Le son doux de la vihuela apporte délicatement la note triste du Mientras que al triste, sur lequel la voix de la mezzo s'élève progressivement en une longue plainte, à laquelle répondent les graves veloutés du baryton, dans une sorte de lamento à double voix. Aura Gutiérrez nous offre ensuite un beau solo dans la romance Oh, tu que estas en tu lecho, dissipant rapidement des débuts mal assurés par des aigus aisés, aux jolis reflets cuivrés, qui lui attireront des applaudissements mérités. A son tour Sebastian Leon s'illustre dans le Marinero soy de amor, passant sans difficulté de la déclamation au chant, des graves aux aigus, avec un timbre toujours solide et une projection énergique. Harpe et vihuela se répondent ensuite, rejointes par les violes et couronnées par le dessus de viole virtuose de Soma Salat-Zakarias, qui se livre là à une belle démonstration de son savoir-faire.

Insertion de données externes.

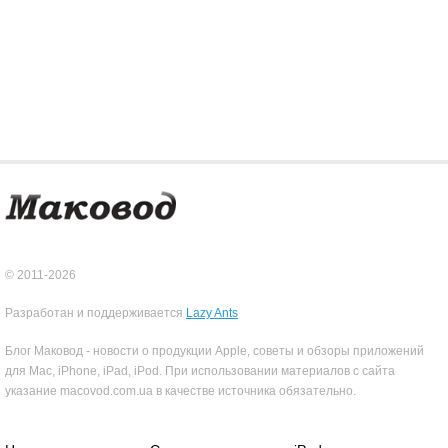
© 2011-2026
Разработан и поддерживается
Lazy Ants
Блог Маковод - новости о продукции Apple, советы и обзоры приложений
для Mac, iPhone, iPad, iPod. При использовании материалов с сайта
указание macovod.com.ua в качестве источника обязательно.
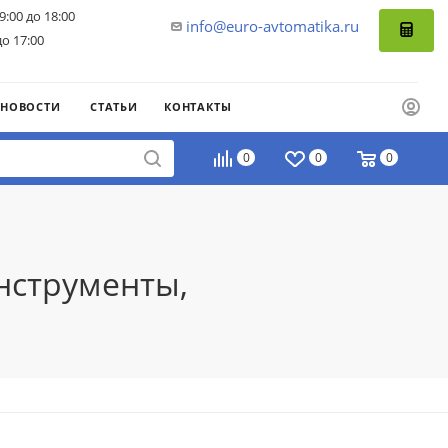
9:00 до 18:00
info@euro-avtomatika.ru
до 17:00
НОВОСТИ
СТАТЬИ
КОНТАКТЫ
0
0
0
нструменты,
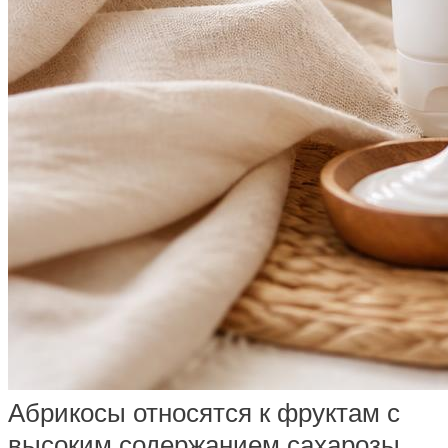
Абрикосы относятся к фруктам с
высоким содержанием сахарозы,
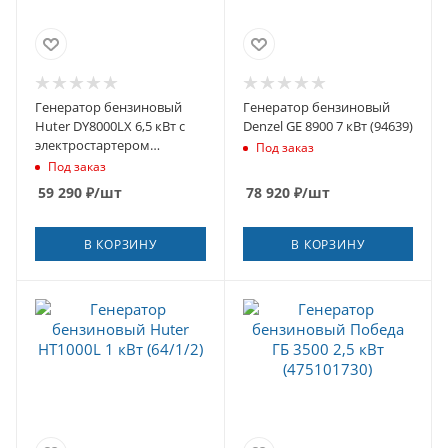
Генератор бензиновый
Генератор бензиновый
Huter DY8000LX 6,5 кВт с
Denzel GE 8900 7 кВт (94639)
электростартером
Под заказ
(64/1/19)
Под заказ
59 290
₽
/шт
78 920
₽
/шт
В КОРЗИНУ
В КОРЗИНУ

Le programme s'achève sur la joyeuse et brillante chaconne Entren pues, todas la ninfas (Qu'entrent maintenant toutes les nymphes), menée à un rythme endiablé par Sebastian Leon, qui en ponctue le rythme à grands coups de castagnettes ! L'atmosphère festive subjugue rapidement l'ensemble du public, sous les rayons déclinants d'une rare journée ensoleillée... Tonnerre d'applaudissements !

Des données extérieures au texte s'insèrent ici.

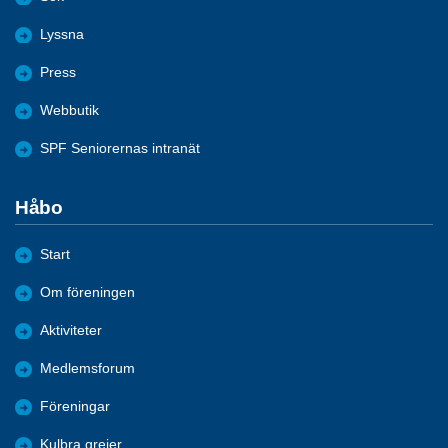
Lyssna
Press
Webbutik
SPF Seniorernas intranät
Håbo
Start
Om föreningen
Aktiviteter
Medlemsforum
Föreningar
Kulbra grejer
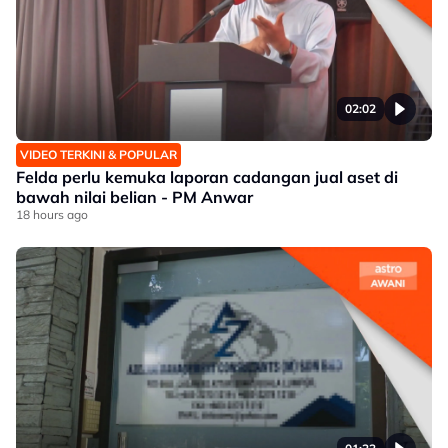
02:02
VIDEO TERKINI & POPULAR
Felda perlu kemuka laporan cadangan jual aset di
bawah nilai belian - PM Anwar
18 hours ago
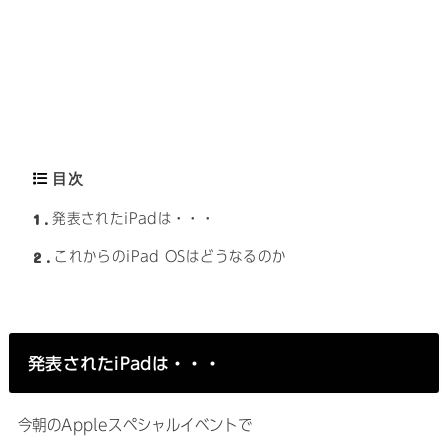
目次
1
発表されたiPadは・・・
2
これからのiPad OSはどうなるのか
発表されたiPadは・・・
今朝のAppleスペシャルイベントで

Suivent les rappels. Pour le premier Louis Capeille nous remémore que cette année marque également le quatre centième anniversaire de la mort d'un autre grand auteur de la littérature, William Shakespeare, et nous propose un texte mis en musique tiré de As you like it (Comme il vous plaira), dans lequel le dessus de viole montre encore une fois son jeu incisif et aérien. Le second rappel reprend l'inévitable chaconne finale, avec encore une fois le désopilant numéro de castagnettes de Sebastian Leon.

Ce programme chaleureusement accueilli montre assurément combien la musique espagnole des XVI et XVIIèmes siècles gagne à être connue dans notre beau pays. Souhaitons qu'un enregistrement permette à ceux de nos internautes qui n'auront pu y assister de partager ces agréables moments, et à l'Ensemble Boz Galana de présenter ce beau spectacle dans d'autres salles de l'Hexagone.